Although Olivia was nearly attacked and raped in Season 9 when she went undercover in a jail cell, Leight says it was important to go one step further this time around and really pull the trigger, figuratively speaking at least. "I don't think Olivia's character can ever be the same after this. And that's what we'll be playing for the rest of the season is watching her process this," he says. The road to recovery is a "path that she's watched 100 people go on over the last 15 years, so I think for an audience to see her on that path I think will be very moving and cathartic and engaging."
But can she help others if she can't even help herself? That will be a major question going forward. "There will be moments of frustration, there will be moments of people looking at each other and thinking she shouldn't be doing this job anymore," Leight says. In part two of the premiere, "she makes a couple of horrible mistakes early on, and [Captain Cragen] is sitting there and he's pulling for her, but there's a question as to whether this is too soon."

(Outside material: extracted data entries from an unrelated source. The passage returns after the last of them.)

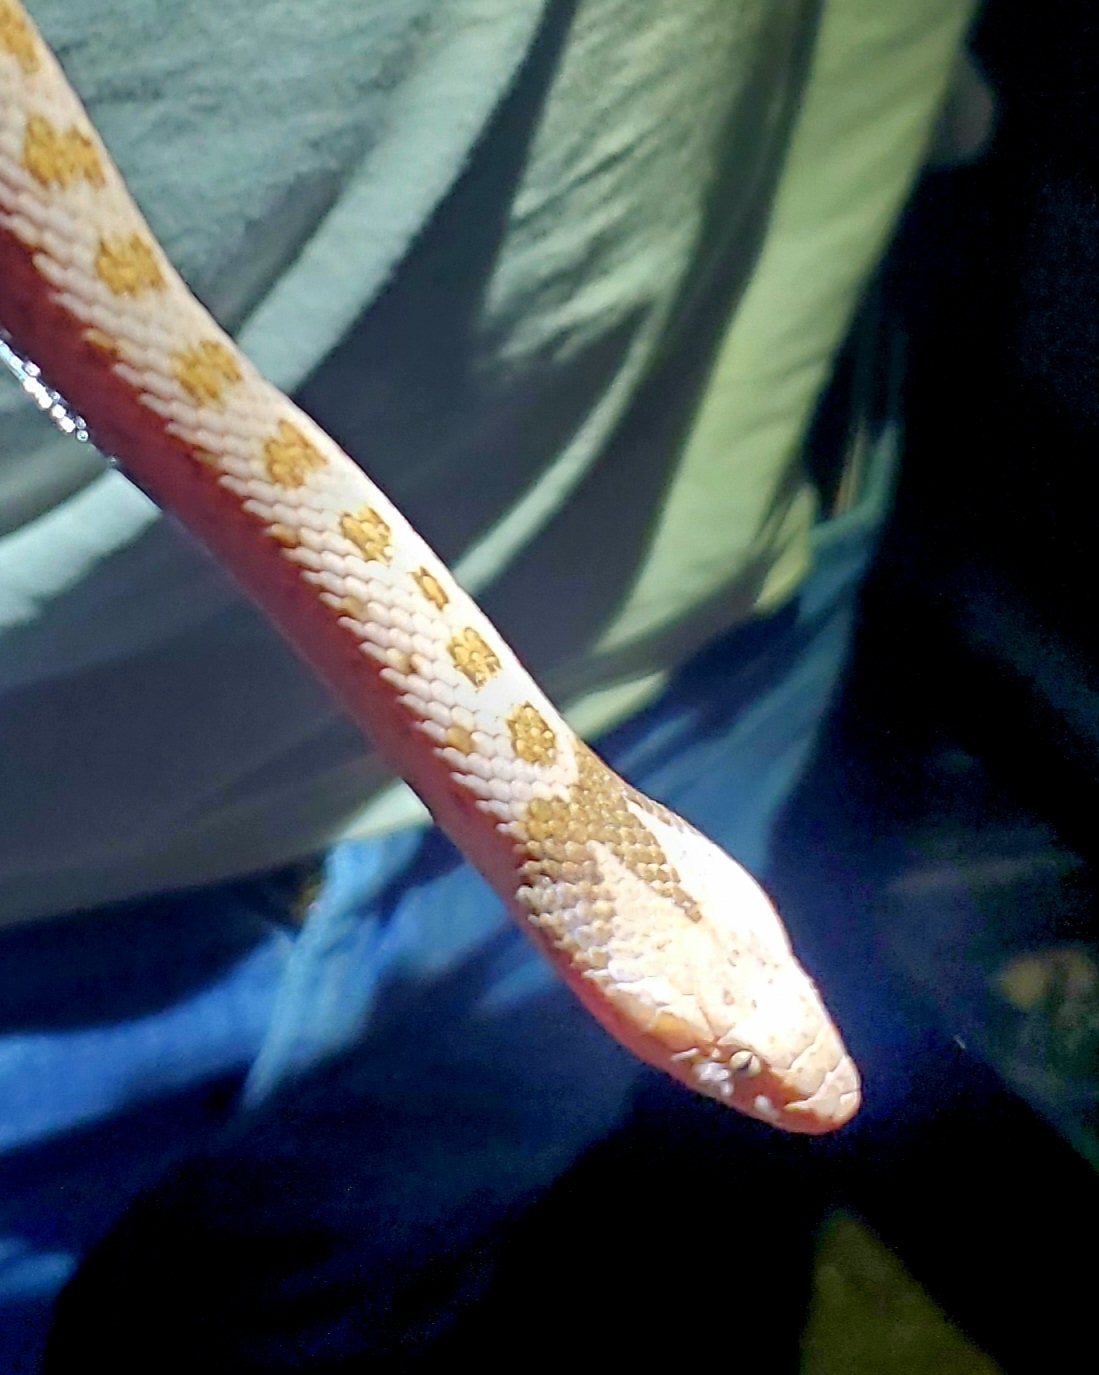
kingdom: Animalia
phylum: Chordata
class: Squamata
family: Colubridae
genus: Hypsiglena
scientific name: Hypsiglena chlorophaea
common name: Desert nightsnake
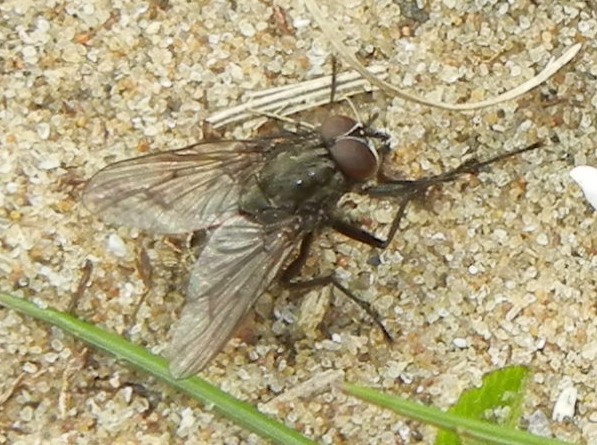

A big part of Olivia's recovery process will be her sessions with a therapist, played by CSI's Bill Irwin, who will appear in multiple episodes this season. "This is someone who would rather chop her arm off than go into a shrink's office normally. She's not overly introspective, she's not someone who likes to talk about her feelings, so a therapist has to overcome, with her, a huge amount of resistance," Leight says. "Initially, it's just to deal with the aftermath of this assault and then it goes into other places."
Although this kind of serialized story line may seem strange on a procedural like SVU, it's very familiar territory for Leight, who penned the therapy scenes for Det. Goren (Vincent D'Onofrio) on the last season of Law & Order: Criminal Intent."Usually in the Law & Order franchise history, an episode like this, if it happens, it happens and the then the next week it's back to work. I think what we're doing that's very different this year is we'll see how it affects her personal relationship with Cassidy, how it affects her ability as a detective, how it affects her squad room relationships. It will keep coming up," Leight says. "The episodes always stand alone, but there will be a lot of continuity in terms of this journey that she's on, and that's pretty different for us."
Adds Leight with a chuckle: "Don't tell Dick Wolf, OK?"
Law & Order: SVU's two-hour premiere airs Wednesday at 9/8c on NBC.